[Сохранённые записи данных]
-*-*-

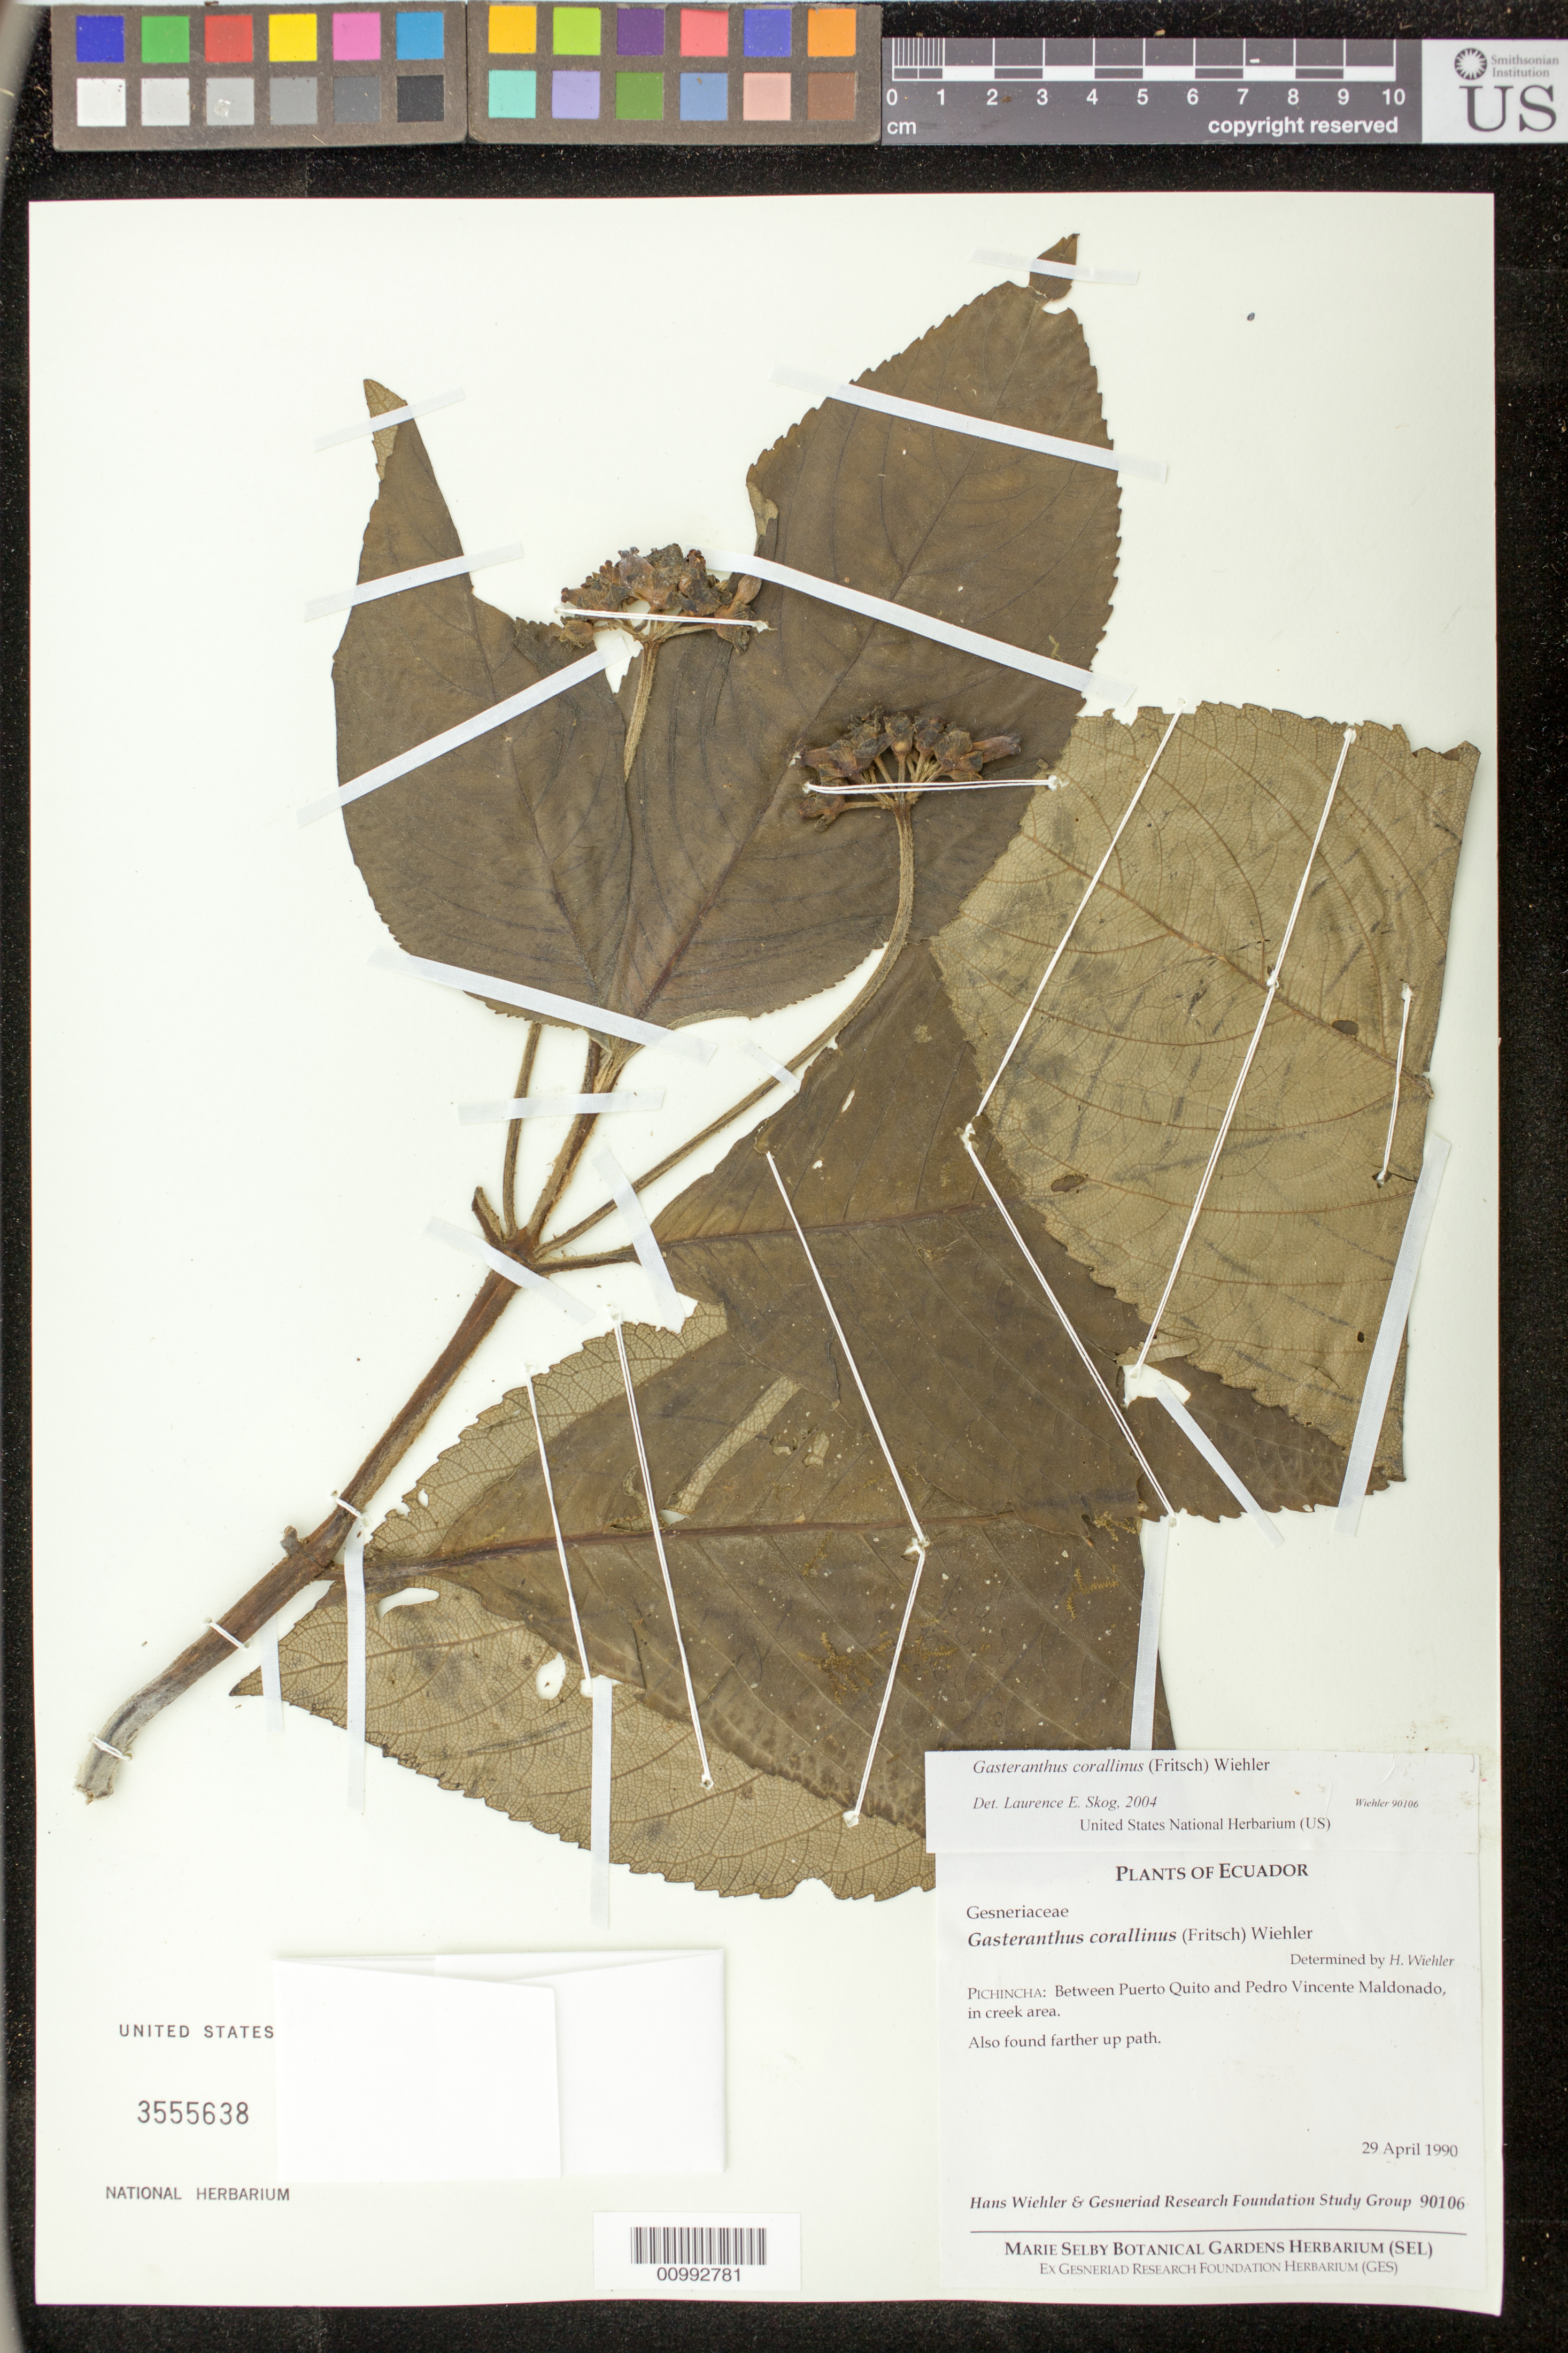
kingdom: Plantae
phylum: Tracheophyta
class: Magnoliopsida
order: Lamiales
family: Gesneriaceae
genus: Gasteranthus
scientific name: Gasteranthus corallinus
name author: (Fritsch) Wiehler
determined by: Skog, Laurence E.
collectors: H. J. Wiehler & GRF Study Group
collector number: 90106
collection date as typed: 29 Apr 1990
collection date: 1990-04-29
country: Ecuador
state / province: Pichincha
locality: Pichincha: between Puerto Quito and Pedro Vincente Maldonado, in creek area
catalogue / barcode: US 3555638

-*-*-

## ЦЕЛЬ ЗАДАНИЯ
Выпишите из данных все строки, где встречается слово "date".

## ОТВЕТ НА ЗАДАНИЕ
collection date as typed: 29 Apr 1990
collection date: 1990-04-29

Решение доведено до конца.